GIVEN PASSAGE |
1.5.2 Brute facts and the PSR

The concept of a brute fact is closely related to the Principle of Sufficient Reason (see the entry on the principle of sufficient reason). The PSR comes in various versions. For each sense of “brute”, the claim that there are no brute facts is (logically equivalent to) a version of the PSR. Thus if we appeal to the distinction between epistemically brute and metaphysically brute facts, then some of these versions are epistemic (e.g. “Every fact has a deductive-nomological explanation”) and others metaphysical (e.g. “Every fact is grounded”).

Van Inwagen (1983) and Bennett (1984) once put forward a famous argument to the effect that the PSR entails that every truth is necessary. Since some truths are contingent, the argument is in effect an objection against the PSR, and hence potentially in favour of brute facts. The force of the argument strongly depends on which version of the PSR is taken to be involved. The argument, in one version or another, has stimulated much philosophical reflection since then (see e.g. Hudson 1997 and the reply in Feit 1998, Dasgupta 2016, and McDaniel 2019 and the reply in Werner 2020).

WHAT IS NEEDED |
Continue the passage on brute facts and the Principle of Sufficient Reason from the point where it stops. The material below the text comes from a separate source.

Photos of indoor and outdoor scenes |
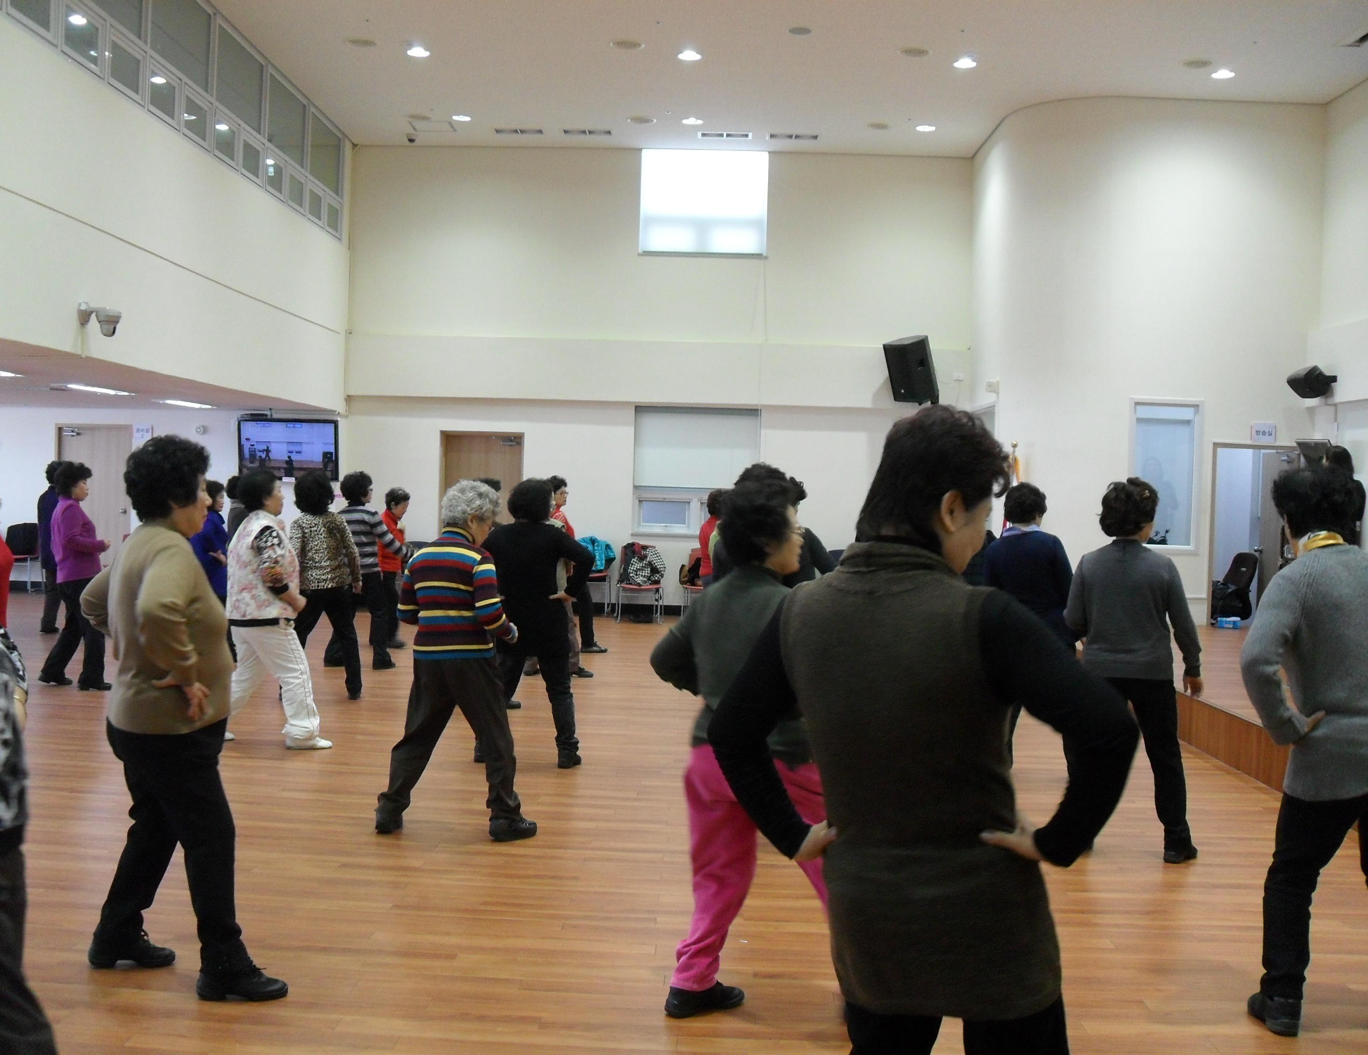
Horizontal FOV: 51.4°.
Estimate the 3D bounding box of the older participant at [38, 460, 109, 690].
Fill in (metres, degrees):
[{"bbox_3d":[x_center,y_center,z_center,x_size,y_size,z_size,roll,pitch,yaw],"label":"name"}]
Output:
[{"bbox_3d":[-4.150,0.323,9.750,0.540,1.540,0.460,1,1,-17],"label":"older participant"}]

* * *

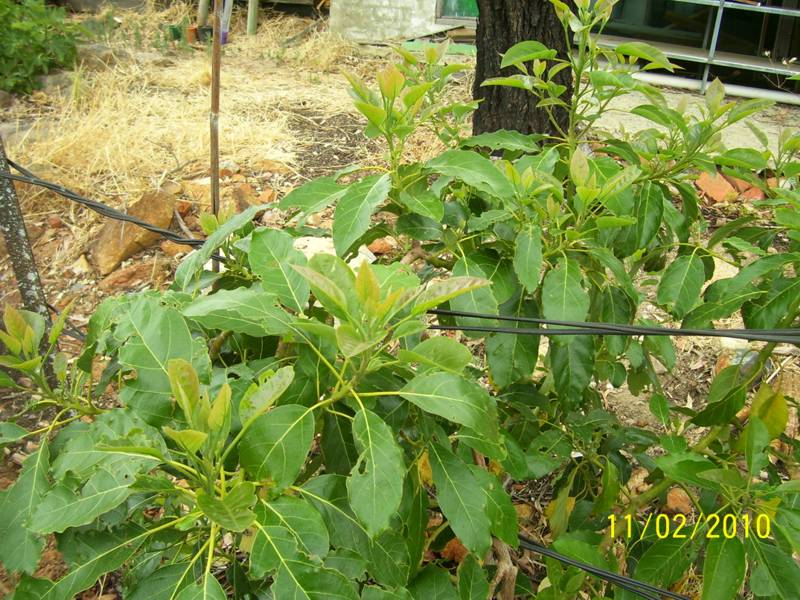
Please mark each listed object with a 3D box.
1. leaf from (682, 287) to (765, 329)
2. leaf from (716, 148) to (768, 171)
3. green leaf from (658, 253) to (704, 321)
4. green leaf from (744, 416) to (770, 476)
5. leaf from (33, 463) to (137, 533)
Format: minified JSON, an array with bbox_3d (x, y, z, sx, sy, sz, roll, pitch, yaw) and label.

TASK OUTPUT |
1.5.3 Brute facts and foundationalism

Following current discussions on grounding, let us define metaphysical foundationalism as the view according to which every fact is either ungrounded or grounded in ungrounded facts (see Dixon 2016 and Rabin & Rabern 2016 for discussions on the view and its relations to other views in the vicinity). Metaphysical foundationalism entails that there are ungrounded facts. The converse entailment, of course, fails.

Let us say, following common usage, that a fact partially grounds another fact if the former fully grounds, or only helps to ground, the latter. Granted that partial grounding is a strict partial order (i.e. a transitive and irreflexive relation), the negation of metaphysical foundationalism entails the existence of infinitely descending chains of partial grounds (a series \(F_1\), \(F_2\), \(F_3\), … where \(F_1\) is partially grounded in \(F_2\), \(F_2\) in \(F_3\), …). The converse entailment, of course, also fails: foundationalism is compatible with the existence of such chains.

Swapping grounding for other explanation-backing relations, or for relations of explaining, yields other forms of foundationalism, and the previous considerations apply mutatis mutandis to these views.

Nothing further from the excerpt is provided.